Утро Теодора начиналось в четыре часа, когда он вставал и садился за компьютер. В то время как его сверстники и одноклассники по школьной скамье ещё спали, томясь в сладкой неге утреннего сна, Теодор уже приближался к великим открытиям, которые в будущем изменят человеческую жизнь. Он шёл в школу к девяти часам и видел заспанные лица детей. С горем пополам одноклассников подняли родители полчаса назад. Тео втайне жалел их, не ценящих свою короткую жизнь и проводящих её в излишнем и бесполезном сне.
День Теда продолжался здесь, среди товарищей по несчастью. Слабослышащих и закомплексованных детей учили языкам жестов, психологи ежедневно вскрывали психические саркофаги их комплексов, куда загнали себя сами дети подальше от жестокости мира.
Двухэтажный дом по улице «23 мая 1919 года», где жил мальчик, находился недалеко от школы. Тед просыпался задолго до рассвета и садился за компьютер. Весь дом ещё спал, когда он, встряхнувшись словно птица, замирал перед монитором. Так и сидел он за ним, часа по три подряд, когда шевелились только его пальцы, как цепкие птичьи коготки, бегая по клавиатуре. Безмолвие и тишина окружали его, лишь иногда прерываясь его непонятным мычанием или пением без слов.
Теодор очень любил технику. С его появлением в доме исчезли проблемы связанные с её ремонтом. Вся техника подчинялась Феде с полуслова. И стоило ему прикоснуться к бытовому прибору, вышедшему из строя, как тот начинал радостно работать.
Из-за стремительного интеллектуального развития, мальчику не хватало знаний, которые не могла дать школа, и мать приглашала репетиторов на дом.
Преподаватели, приходившие в этот уютный дом, читали ответы Теодора, написанные им в тонком блокноте, и поражались точной формулировкой и построением фраз.
К 9 - ти годам он уже знал пять языков, которые изучил самостоятельно. От репетиторов и учителей-лингвистов ему нужна была лишь фонетика. На занятиях он просил их просто читать что-нибудь вслух.

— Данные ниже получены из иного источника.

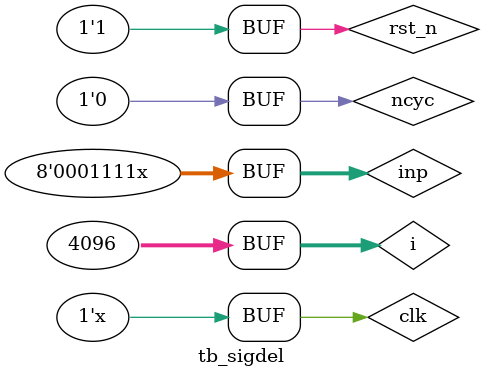
<source format=v>
`timescale 1ns / 1ps


module tb_sigdel();

reg clk = 1;
reg rst_n = 1;
reg [7:0] inp ;
wire [7:0] out;
wire [7:0] outx;
wire [15:0] outs0;
wire [15:0] outs1;
wire [15:0] outs2;
wire [7:0] en;
wire pwmX;
integer i;
reg ncyc = 0;

  // Clock divider
  clkdiv clkdiv1(.clk(clk),
               .rst_n(rst_n),
               .en(en));     
  // SINC1 test
  sinc1 sinc10(.clk(clk),
               .rst_n(rst_n),
               .din(inp[0]),    
               .fsclk(en[0]),
               .fbwclk(en[2]),
               .out(outs0));
  // SINC2 test
  sinc2 sinc20(.clk(clk),
               .rst_n(rst_n),
               .din(inp[0]),    
               .fsclk(en[0]),
               .fbwclk(en[2]),
               .out(outs1));
  // SINC3 test
  sinc3 sinc30(.clk(clk),
               .rst_n(rst_n),
               .din(inp[0]),    
               .fsclk(en[0]),
               .fbwclk(en[2]),
               .out(outs2));
  
  // PWM out[6]
  // 65k*20ns = 1.30ms per pulse ca. 780 Hz 
  pwm pwm1(.clk(clk),
           .rst_n(rst_n),
           .width(10'b01_0000_0000),
           .out(pwmX));

sigdel sigdelX(.clk(clk),
               .rst_n(rst_n),
               .inp(inp),
               .out(out));
tt_um_jv_sigdel sigdelY(.clk(clk),
                       .rst_n(rst_n),
                       .ui_in(inp),
                       .uo_out(outx));

always
 #10 clk = ~clk;  // setup Tclk = 20ns 50 MHz CLK

// 
initial begin
 #0 inp = 8'b00000000;
 #15 rst_n = 0;
 #10 rst_n = 1;
 // Typical pattern sampling every 4th clock cycle
 // 01010101  #80 #80
 // 001001001 #160 #80
 // 00010001  #240 #80
 // 011011011 #80 #160
 // 011101110 #80 #240
 #0 ncyc = !ncyc;   // first high time
 for(i=0;i<256;i=i+1) begin // 65k * 40ns = 2.6 ms
   #80 inp[0] = !inp[0];
   #80 inp[0] = !inp[0];
 end  
 #0 ncyc = !ncyc;    
 for(i=0;i<256;i=i+1) begin // 65k * 40ns = 2.6 ms
   #80 inp[0] = !inp[0];
   #160 inp[0] = !inp[0];
 end 
 #0 ncyc = !ncyc;  // 2nd high
  for(i=0;i<256;i=i+1) begin // 65k * 40ns = 2.6 ms
   #160 inp[0] = !inp[0];
   #80 inp[0] = !inp[0];
 end  
 #0 ncyc = !ncyc;
 for(i=0;i<256;i=i+1) begin // 65k * 40ns = 2.6 ms
   #80 inp[0] = !inp[0];
   #240 inp[0] = !inp[0];
 end  
 #0 ncyc = !ncyc;  // 3rd high
  for(i=0;i<256;i=i+1) begin // 65k * 40ns = 2.6 ms
   #240 inp[0] = !inp[0];
   #80 inp[0] = !inp[0];
 end  
 #0 ncyc = !ncyc;  
 // measurement of enx and eny for inp[4:1]
 #0 inp = 8'b00000010;
 for(i=0;i<256;i=i+1) begin // 
   #80 inp[0] = !inp[0];
   #80 inp[0] = !inp[0];
 end  
 #0 ncyc = !ncyc;  // 4th high
 #0 inp = 8'b00000100;
 for(i=0;i<256;i=i+1) begin // 
   #80 inp[0] = !inp[0];
   #80 inp[0] = !inp[0];
 end  
 #0 ncyc = !ncyc;
 #0 inp = 8'b00000110;
 for(i=0;i<256;i=i+1) begin // 
   #80 inp[0] = !inp[0];
   #80 inp[0] = !inp[0];
 end  
 #0 ncyc = !ncyc; // 5th high
 #0 inp = 8'b00001000;
 for(i=0;i<256;i=i+1) begin // 
   #80 inp[0] = !inp[0];
   #80 inp[0] = !inp[0];
 end  
 #0 ncyc = !ncyc;
 #0 inp = 8'b00001010;
 for(i=0;i<256;i=i+1) begin // 
   #80 inp[0] = !inp[0];
   #80 inp[0] = !inp[0];
 end  
 #0 ncyc = !ncyc; // 6th high
  #0 inp = 8'b00001100;
 for(i=0;i<256;i=i+1) begin // 
   #80 inp[0] = !inp[0];
   #80 inp[0] = !inp[0];
 end  
 #0 ncyc = !ncyc;
 #0 inp = 8'b00001110;
 for(i=0;i<256;i=i+1) begin // 
   #80 inp[0] = !inp[0];
   #80 inp[0] = !inp[0];
 end  
 #0 ncyc = !ncyc;  // 7th high
 #0 inp = 8'b00010000; 
 for(i=0;i<256*16;i=i+1) begin // 
   #80 inp[0] = !inp[0];
   #80 inp[0] = !inp[0];
 end  
 #0 ncyc = !ncyc;
 #0 inp = 8'b00010010;
 for(i=0;i<256*16;i=i+1) begin // 
   #80 inp[0] = !inp[0];
   #80 inp[0] = !inp[0];
 end  
 #0 ncyc = !ncyc; // 8th high
 #0 inp = 8'b00010100;
 for(i=0;i<256*16;i=i+1) begin // 
   #80 inp[0] = !inp[0];
   #80 inp[0] = !inp[0];
 end  
 #0 ncyc = !ncyc;
 #0 inp = 8'b00010110;
 for(i=0;i<256*16;i=i+1) begin // 
   #80 inp[0] = !inp[0];
   #80 inp[0] = !inp[0];
 end  
 #0 ncyc = !ncyc;  // 9th high
 #0 inp = 8'b00011000;
 for(i=0;i<256*16;i=i+1) begin // 
   #80 inp[0] = !inp[0];
   #80 inp[0] = !inp[0];
 end  
 #0 ncyc = !ncyc;
 #0 inp = 8'b00011010;
 for(i=0;i<256*16;i=i+1) begin // 
   #80 inp[0] = !inp[0];
   #80 inp[0] = !inp[0];
 end  
 #0 ncyc = !ncyc;  // 10th high
 #0 inp = 8'b00011100;
 for(i=0;i<256*16;i=i+1) begin // 
   #80 inp[0] = !inp[0];
   #80 inp[0] = !inp[0];
 end  
 #0 ncyc = !ncyc;
 #0 inp = 8'b00011110;
 for(i=0;i<256*16;i=i+1) begin // 
   #80 inp[0] = !inp[0];
   #80 inp[0] = !inp[0];
 end  
 #0 ncyc = !ncyc; // 11th high end

end



endmodule

</source>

Теодор вёл очень замкнутый образ жизни, и друзей среди ровесников у него не было. Единственным другом детства Теодора был управляющий бизнесом Ефратской - Артуро Скорый, которому друзья дали весьма логичное прозвище - Шустрый. Это он выкинул служанку, наслаждающуюся страданиями своей хозяйки. Он был тайно влюблён в госпожу. Он ловил каждый её взгляд и был ей предан, как собака. Но никогда он не потревожил её ни единым признанием.
Артуро окончил университет по специальности «деревообработка», и всё знал про дерево, в его руках каждая доска была как загрунтованный холст, лежащий перед художником, на котором он уже видел тончайшую игру волокон, примечал узор, вложенный самой природой. Он лишь только с благоговением продолжал едва начатую картину, и дерево оживало. Артуро был весь, как пружина, готовая распрямиться, очень деятельный и деловитый. Очертаниями рта он походил на итальянского актёра Алериано Ксилентано, был вспыльчив и страстен.
Ефратская имела деревообрабатывающий цех, подаренный ей неизвестным лицом. Бедный на древесину Кареон, испытывал дефицит в материале, и бизнес процветал. Нигде так не относились к дереву, как в Кареоне. Шёл в ход любой материал, на который в средней полосе страны никогда бы не обратили внимания. Каждый брус, любая доска старательно выпрямлялась, выравнивалась трудолюбивыми руками. Столь буйным цветeнием частное предприятие госпожи Ефратской было обязано профессионализму рабочих в цеху, которые хоть и пили как лошади на водопое, но своё дело знали.
Когда-то раньше на месте цеха был затерянный в бункер по улице Димитро Глухова, в котором лили оградки и памятники для отошедших в мир иной чаршевских горожан. Бункер располагался на окраине города, и чтобы добраться до него, нужно было проехать 2 километра в камышах с человеческий рост, потом идти по бескрайнему пустырю, по жирной земле, усеянной мусором, пройдя по которой двадцать шагов, ты становишься выше на пять сантиметров из-за красной глины, прилипшей к каблукам. Из неё впору было лепить горшки прямо так, снимая её с подошв. Эта глина, обгорая на жестоком солнце Кареона, на поверхности лопалась трещинами. Равнина была похожа на кожу неизлечимого больного. Только здесь можно было, увидев такую картину, бросить в небо фразу «экзема земли», и то только будучи каким-нибудь поэтом-морталистом.